The lessons America learned from Vietnam, it turned out, had nothing to do with militaristic American hubris, or a foreign policy based on shared humanity. Instead, they were to  a) abolish the draft, which caused so much opposition on college campuses during Vietnam, and rebuild our armed forces from military families or with economically motivated volunteers from struggling rural towns and rust-bitten cities; b) improve the technology to minimize American casualties, launching ruin on foreign nations from flying death robots instead of vulnerable combat troops; and c) create a permanent war machine that chugs along at a steady low hum, generating little or no news coverage or serious political debate.

Based on one resolution — called an Authorization of the Use of Military Force, or AUMF — that was passed after the 2001 attacks, the U.S. has waged war in South Asia, the Middle East, and even Africa against enemies who couldn't possibly be connected to al-Qaeda or the attack on the World Trade Center, such as this year's bombing of a Syrian airfield. When  Democrats and Republicans began moving this year to finally repeal the 2001 AUMF, House Speaker Paul Ryan quickly and quietly killed their effort. Anything to keep the post-Vietnam "forever war" machine in forward drive. This, by the way, is the same Congress that just voted to sharply hike military spending while working to throw millions of Americans off health care because we couldn't possibly afford that.

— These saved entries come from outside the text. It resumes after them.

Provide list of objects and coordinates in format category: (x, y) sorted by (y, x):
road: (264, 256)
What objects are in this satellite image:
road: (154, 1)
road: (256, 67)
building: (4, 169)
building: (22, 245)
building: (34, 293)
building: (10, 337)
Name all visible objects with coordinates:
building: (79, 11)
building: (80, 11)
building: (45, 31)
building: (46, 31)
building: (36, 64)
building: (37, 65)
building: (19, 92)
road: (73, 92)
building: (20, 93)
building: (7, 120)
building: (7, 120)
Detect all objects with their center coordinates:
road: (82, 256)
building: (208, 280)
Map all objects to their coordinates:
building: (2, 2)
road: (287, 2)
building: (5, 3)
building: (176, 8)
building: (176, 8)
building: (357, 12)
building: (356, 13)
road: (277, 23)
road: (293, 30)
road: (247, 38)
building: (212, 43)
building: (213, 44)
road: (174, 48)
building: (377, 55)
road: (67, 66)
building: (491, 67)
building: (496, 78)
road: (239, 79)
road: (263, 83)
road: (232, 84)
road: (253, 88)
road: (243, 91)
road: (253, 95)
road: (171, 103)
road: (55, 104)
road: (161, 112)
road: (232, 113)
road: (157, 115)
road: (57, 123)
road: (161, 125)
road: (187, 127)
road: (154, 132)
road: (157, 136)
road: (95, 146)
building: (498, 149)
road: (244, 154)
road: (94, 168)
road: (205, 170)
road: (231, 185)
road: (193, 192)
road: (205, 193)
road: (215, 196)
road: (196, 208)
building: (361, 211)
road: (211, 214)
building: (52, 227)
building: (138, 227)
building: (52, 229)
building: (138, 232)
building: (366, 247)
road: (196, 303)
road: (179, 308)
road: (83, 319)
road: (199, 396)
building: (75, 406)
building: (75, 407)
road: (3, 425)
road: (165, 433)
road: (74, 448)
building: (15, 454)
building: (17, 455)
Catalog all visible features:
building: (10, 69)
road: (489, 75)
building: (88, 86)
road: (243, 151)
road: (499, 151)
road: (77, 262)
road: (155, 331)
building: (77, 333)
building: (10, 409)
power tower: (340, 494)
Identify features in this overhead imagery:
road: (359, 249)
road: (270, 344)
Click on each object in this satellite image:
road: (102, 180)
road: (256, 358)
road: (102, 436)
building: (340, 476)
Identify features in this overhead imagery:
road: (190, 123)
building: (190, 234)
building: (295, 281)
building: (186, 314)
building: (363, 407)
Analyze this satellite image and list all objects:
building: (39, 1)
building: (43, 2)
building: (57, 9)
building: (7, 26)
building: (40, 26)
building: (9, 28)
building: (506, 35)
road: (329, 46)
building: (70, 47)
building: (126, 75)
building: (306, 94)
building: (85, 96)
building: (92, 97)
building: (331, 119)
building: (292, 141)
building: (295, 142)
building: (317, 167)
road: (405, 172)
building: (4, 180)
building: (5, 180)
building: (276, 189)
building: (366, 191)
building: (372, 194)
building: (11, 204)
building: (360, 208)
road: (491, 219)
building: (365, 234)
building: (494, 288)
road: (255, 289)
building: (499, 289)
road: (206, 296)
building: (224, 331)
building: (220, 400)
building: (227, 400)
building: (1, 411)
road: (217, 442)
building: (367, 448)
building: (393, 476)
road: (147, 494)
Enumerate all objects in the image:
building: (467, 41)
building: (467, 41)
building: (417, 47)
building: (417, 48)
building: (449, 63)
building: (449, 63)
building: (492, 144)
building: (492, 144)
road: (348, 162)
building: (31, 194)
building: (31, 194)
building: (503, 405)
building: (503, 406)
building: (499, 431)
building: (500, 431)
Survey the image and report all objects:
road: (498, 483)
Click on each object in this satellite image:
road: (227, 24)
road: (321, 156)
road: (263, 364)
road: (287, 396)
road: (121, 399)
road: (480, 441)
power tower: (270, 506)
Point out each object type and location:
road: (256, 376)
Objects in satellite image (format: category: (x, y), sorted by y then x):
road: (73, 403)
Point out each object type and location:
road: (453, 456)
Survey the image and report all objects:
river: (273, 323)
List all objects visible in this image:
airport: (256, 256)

While the world frets — and with very good reason — over the president's threats of "total destruction" of North Korea, a nation of 25 million souls, the Trump administration has, without notice, stepped up the actual ongoing killing of innocent civilians in those military conflicts that we barely pay attention to. When Barack Obama was president, according to the tracking site Airwars, some 80 civilians a month were killed by U.S. military strikes (a policy for which he was frequently criticized here at Attytood). Now that Donald Trump is president, the rate of civilian killing has more than quadrupled, to 360 a month, under more aggressive rules of military engagement. Just as the fall of Vietnam to communist forces posed no real threat to the United States, the current military policies in the Middle East and elsewhere aren't making us safer — just creating a new generation of people who hate America and who may grow up to become terrorists against the nation that killed their dad or their aunt out of the clear blue sky.

But without a draft, or  robust news coverage, or a political system that gives much voice to those who dare to imagine an American foreign policy that's not based on drone strikes or special ops fighting the next Hundred Years War, nothing is likely to change. The irony is that more Americans are probably watching The Vietnam War on PBS than are paying attention to all the mini- and not-so-mini Vietnams we're fighting in the 21st century. And you can blame that on the only real lesson America's elites seemed to absorb from 1975 — that the next Vietnams wouldn't need better guns or better strategy but simply better PR.